Excerto do texto.
Era uma vez um guitarrista chamado Robert Fripp que gostava muito de fazer experiências inovadoras. Um dia, decidiu juntar-se a três outros músicos e formar uma banda a que chamaram King Crimson. Podia começar assim a história da primeira fase do reinado de Fripp e dos seus parceiros no mundo do “rock progressivo”, situada entre o final dos anos 60 e os primeiros anos da década seguinte.
Depois de um “single” de estreia editado em 1968, os King Crimson provocaram grande agitação com o lançamento do seu primeiro álbum, “In The Court Of The Crimson King”, a que se seguiram três outros discos que, embora não tenham recolhido o mesmo nível de referências elogiosas, surgem agora, observados à distância, como obras que alargaram inquestionavelmente as fronteiras do “rock”. Aqui ficam curtas notas de uma viagem de volta ao universo daqueles discos.

Registos.

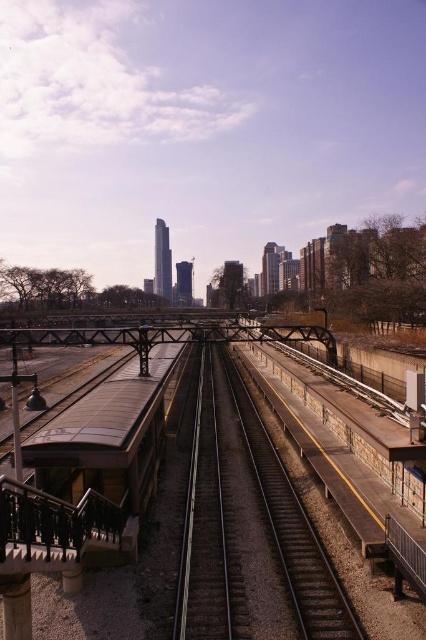
Who is positioned more to the left, smooth steel tracks at center or brown wooden passenger train at left?

brown wooden passenger train at left

Where is `smooth steel tracks at center`? smooth steel tracks at center is located at coordinates (249, 529).

Where is `smooth steel tracks at center`? The image size is (426, 640). smooth steel tracks at center is located at coordinates (249, 529).

Identify the location of smooth steel tracks at center. (249, 529).

Is point (8, 556) farther from camera compared to point (310, 550)?

No, (8, 556) is closer to viewer.

Can you confirm if concrete platform at center is positioned to the right of smooth steel tracks at center?

Incorrect, concrete platform at center is not on the right side of smooth steel tracks at center.

Is point (109, 435) closer to camera compared to point (189, 584)?

That is False.

This screenshot has height=640, width=426. I want to click on concrete platform at center, so click(x=176, y=497).

Between concrete platform at center and brown wooden passenger train at left, which one appears on the left side from the viewer's perspective?

From the viewer's perspective, brown wooden passenger train at left appears more on the left side.

Is concrete platform at center smaller than brown wooden passenger train at left?

Incorrect, concrete platform at center is not smaller in size than brown wooden passenger train at left.

Is point (247, 490) behind point (157, 374)?

No, it is in front of (157, 374).

You are a GUI agent. You are given a task and a screenshot of the screen. Output one action in this format:
    pyautogui.click(x=<x>, y=<y>)
    Task: Click on the concrete platform at center
    The image size is (426, 640).
    Given the screenshot: What is the action you would take?
    pyautogui.click(x=176, y=497)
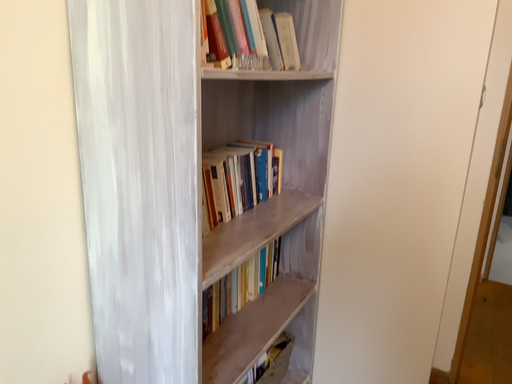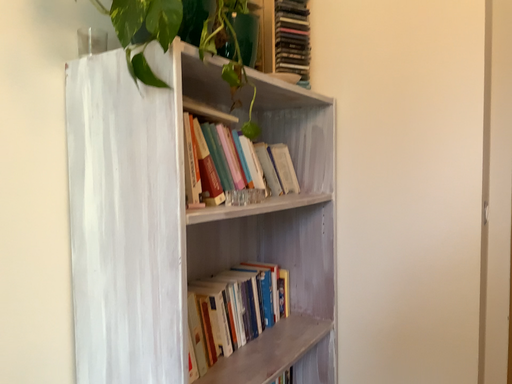
Question: Which way did the camera rotate in the video?

Choices:
 (A) rotated upward
 (B) rotated downward

Answer: (A)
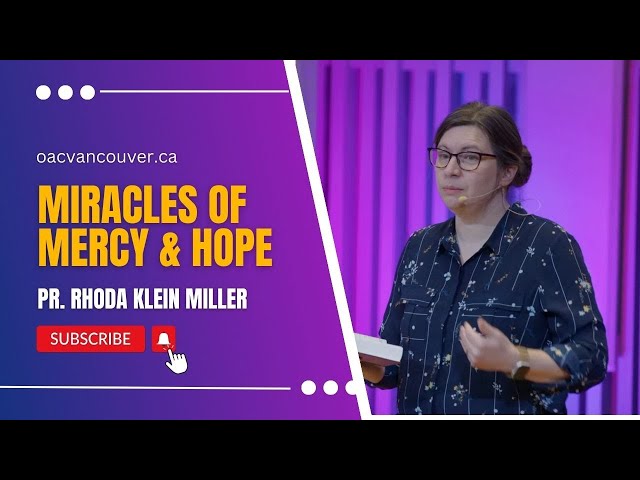
Identify the location of cord. The image size is (640, 480). (513, 211).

Conjunto de tarefas.
a) Segundo o texto sobre os King Crimson, em que ano foi editado o "single" de estreia da banda?
b) Reproduza, dos registos, as linhas desde a que contém "Is concrete platform" até à que contém "(B) rotated downward", ambas incluídas, deixando de fora as imagens.

Em resposta.
a) Em 1968.

b)
Is concrete platform at center smaller than brown wooden passenger train at left?

Incorrect, concrete platform at center is not smaller in size than brown wooden passenger train at left.

Is point (247, 490) behind point (157, 374)?

No, it is in front of (157, 374).

You are a GUI agent. You are given a task and a screenshot of the screen. Output one action in this format:
    pyautogui.click(x=<x>, y=<y>)
    Task: Click on the concrete platform at center
    The image size is (426, 640).
    Given the screenshot: What is the action you would take?
    pyautogui.click(x=176, y=497)
Question: Which way did the camera rotate in the video?

Choices:
 (A) rotated upward
 (B) rotated downward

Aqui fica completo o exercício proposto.